The major issue in this appeal was what constituted a change of location. Reynos argued that moving the employees from the bathroom to the cash register did not qualify as a change of location, noting the distance between the two spots was less than 40 feet and that he never removed the victims from the pizzeria. In determining what constituted a different location, the Third Circuit decided to apply the flexible, case specific approach used by the Fourth and Fifth Circuits. Under this approach, the enhancement is applicable even if the victim(s) are never removed from the building.

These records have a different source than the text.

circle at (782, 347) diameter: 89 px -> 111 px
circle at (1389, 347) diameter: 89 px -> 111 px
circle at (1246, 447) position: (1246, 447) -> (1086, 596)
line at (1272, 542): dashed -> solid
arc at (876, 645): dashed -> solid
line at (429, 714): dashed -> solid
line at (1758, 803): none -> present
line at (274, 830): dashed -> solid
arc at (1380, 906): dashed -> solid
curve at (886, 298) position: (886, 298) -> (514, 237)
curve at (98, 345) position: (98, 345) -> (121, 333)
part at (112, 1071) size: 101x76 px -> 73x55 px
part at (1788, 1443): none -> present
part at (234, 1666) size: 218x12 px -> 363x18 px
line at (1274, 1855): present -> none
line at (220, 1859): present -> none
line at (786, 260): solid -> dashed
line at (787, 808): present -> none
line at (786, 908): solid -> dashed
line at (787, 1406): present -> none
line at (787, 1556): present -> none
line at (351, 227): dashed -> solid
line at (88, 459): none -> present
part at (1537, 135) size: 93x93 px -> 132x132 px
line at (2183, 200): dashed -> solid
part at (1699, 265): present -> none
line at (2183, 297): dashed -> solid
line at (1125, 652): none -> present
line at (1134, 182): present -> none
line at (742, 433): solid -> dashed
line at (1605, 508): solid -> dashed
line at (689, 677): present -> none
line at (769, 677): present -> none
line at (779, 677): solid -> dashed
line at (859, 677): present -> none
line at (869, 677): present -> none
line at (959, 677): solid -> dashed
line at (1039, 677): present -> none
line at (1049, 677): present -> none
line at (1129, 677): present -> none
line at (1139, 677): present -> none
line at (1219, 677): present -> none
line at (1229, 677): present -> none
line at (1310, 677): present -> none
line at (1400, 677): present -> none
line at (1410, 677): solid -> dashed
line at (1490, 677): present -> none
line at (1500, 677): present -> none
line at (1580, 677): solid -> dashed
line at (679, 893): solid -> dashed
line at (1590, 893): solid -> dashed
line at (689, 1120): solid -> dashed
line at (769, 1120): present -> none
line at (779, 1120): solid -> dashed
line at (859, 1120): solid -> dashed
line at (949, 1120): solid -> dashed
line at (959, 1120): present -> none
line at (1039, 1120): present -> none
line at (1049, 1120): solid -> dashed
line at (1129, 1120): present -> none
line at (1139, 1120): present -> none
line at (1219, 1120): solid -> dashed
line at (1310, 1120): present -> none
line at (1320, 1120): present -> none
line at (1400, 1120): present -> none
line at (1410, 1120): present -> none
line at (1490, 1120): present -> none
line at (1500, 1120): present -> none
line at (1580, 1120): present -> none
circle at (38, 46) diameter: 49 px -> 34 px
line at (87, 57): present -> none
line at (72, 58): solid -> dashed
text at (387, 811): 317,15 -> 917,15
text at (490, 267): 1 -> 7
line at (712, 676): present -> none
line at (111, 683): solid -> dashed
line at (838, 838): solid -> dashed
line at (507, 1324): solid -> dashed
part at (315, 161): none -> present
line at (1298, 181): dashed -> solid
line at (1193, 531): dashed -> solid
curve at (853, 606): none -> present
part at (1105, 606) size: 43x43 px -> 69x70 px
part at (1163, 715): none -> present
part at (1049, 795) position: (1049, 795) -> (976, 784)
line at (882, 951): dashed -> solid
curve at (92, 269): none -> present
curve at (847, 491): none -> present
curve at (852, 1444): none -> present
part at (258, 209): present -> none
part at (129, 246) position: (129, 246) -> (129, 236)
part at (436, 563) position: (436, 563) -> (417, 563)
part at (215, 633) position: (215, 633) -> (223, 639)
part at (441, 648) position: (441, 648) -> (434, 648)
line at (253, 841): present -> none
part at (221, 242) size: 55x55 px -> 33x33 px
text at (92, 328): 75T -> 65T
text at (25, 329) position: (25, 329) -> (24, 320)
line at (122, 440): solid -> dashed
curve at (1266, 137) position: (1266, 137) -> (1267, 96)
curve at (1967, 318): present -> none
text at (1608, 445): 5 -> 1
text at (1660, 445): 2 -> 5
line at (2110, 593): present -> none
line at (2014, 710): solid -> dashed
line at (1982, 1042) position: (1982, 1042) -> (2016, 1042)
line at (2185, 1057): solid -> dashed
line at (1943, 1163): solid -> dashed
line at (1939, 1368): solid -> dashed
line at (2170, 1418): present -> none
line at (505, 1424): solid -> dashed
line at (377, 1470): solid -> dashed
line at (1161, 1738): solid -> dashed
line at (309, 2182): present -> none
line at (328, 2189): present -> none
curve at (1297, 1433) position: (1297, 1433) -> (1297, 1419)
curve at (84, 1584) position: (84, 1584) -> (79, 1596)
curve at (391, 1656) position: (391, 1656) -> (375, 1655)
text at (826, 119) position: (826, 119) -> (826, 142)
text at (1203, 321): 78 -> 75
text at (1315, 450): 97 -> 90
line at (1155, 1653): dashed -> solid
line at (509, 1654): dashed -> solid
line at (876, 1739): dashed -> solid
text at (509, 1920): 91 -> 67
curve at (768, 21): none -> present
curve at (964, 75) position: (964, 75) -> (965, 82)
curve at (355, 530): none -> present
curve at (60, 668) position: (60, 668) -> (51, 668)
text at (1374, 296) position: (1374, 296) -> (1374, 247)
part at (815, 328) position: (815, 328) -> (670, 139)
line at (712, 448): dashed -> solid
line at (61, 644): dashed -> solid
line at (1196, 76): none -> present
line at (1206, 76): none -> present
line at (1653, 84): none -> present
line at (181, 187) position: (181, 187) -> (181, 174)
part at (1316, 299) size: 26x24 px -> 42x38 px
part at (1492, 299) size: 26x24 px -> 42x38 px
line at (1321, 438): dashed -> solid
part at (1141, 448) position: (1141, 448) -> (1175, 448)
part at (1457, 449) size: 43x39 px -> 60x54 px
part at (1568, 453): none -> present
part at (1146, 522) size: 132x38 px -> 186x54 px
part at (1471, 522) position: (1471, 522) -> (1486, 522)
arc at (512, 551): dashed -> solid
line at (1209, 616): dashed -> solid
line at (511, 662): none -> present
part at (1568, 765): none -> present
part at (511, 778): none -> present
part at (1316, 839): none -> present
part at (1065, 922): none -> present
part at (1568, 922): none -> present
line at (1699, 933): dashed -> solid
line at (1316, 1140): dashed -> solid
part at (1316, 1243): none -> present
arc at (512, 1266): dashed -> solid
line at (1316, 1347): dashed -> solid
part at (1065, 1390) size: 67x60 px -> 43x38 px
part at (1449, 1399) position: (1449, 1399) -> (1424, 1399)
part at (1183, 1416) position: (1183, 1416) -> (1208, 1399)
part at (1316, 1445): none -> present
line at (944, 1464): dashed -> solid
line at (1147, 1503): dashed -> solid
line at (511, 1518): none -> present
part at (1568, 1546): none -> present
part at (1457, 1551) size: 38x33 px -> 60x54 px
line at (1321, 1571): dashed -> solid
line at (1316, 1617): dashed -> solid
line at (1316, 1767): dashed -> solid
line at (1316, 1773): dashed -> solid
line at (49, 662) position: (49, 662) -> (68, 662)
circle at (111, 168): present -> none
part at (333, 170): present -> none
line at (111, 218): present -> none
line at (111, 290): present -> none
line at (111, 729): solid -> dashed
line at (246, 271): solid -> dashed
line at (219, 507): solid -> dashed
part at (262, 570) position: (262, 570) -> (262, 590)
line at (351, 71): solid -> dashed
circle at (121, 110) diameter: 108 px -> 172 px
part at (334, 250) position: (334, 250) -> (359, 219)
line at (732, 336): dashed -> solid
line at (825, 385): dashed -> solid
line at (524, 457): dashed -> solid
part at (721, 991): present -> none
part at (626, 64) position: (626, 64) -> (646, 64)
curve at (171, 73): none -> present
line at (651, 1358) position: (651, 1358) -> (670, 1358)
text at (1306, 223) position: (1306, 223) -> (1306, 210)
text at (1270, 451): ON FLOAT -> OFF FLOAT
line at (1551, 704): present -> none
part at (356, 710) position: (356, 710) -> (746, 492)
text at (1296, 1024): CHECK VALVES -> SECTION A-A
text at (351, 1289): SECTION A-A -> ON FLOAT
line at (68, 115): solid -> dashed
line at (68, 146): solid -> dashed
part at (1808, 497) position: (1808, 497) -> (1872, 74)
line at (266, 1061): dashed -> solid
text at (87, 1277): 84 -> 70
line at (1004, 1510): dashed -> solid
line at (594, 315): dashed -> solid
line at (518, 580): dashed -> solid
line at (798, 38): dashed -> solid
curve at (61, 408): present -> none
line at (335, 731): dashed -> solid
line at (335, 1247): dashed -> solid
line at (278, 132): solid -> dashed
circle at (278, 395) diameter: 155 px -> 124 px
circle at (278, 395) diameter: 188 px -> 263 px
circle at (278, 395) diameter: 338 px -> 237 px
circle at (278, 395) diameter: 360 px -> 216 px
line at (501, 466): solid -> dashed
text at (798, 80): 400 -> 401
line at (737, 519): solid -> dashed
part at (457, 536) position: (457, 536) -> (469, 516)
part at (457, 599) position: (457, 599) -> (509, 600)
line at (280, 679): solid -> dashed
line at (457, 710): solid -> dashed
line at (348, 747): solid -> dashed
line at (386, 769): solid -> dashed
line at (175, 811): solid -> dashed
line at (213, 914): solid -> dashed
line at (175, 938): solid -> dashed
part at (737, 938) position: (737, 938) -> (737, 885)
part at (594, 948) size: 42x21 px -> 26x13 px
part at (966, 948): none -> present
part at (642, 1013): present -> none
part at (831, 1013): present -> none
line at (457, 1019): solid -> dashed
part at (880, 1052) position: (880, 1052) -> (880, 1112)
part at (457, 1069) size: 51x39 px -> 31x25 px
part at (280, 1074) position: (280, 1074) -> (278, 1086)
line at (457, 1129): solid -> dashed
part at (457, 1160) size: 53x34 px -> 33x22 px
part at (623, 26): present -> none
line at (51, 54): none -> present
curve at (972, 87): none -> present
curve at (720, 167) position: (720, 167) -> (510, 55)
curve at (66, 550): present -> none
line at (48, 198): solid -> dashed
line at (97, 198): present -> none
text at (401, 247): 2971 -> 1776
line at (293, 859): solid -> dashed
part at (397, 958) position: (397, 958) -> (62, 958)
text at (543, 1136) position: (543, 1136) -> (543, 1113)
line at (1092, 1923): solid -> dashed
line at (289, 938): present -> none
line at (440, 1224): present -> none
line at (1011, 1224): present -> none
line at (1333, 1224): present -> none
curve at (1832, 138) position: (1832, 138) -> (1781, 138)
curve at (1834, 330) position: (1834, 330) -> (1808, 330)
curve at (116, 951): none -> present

The Court made an analogy to a courthouse noting that a courtroom, the clerk’s office and judicial chambers where all in the same facility, but constituted different and distinct locations. In this case, the victim(s) were removed from a secure room that was separated from the cash register by a locked door, walls and a hallway. This was sufficient to make the bathroom a separate location, within the pizzeria, from the cash register.
Additionally, regarding the requirement that the perpetrator use force to move the victim(s), the Third Circuit confirmed that force is not limited to physical force. Rather, use of threats, intimidation and fear are sufficient to satisfy this requirement. Although there was no evidence Reynos used physical force, his brandishing a weapon at the victim(s) qualified as use of force.
In view of these definitions, the Third Circuit found the sentencing court properly applied the abduction enhancement.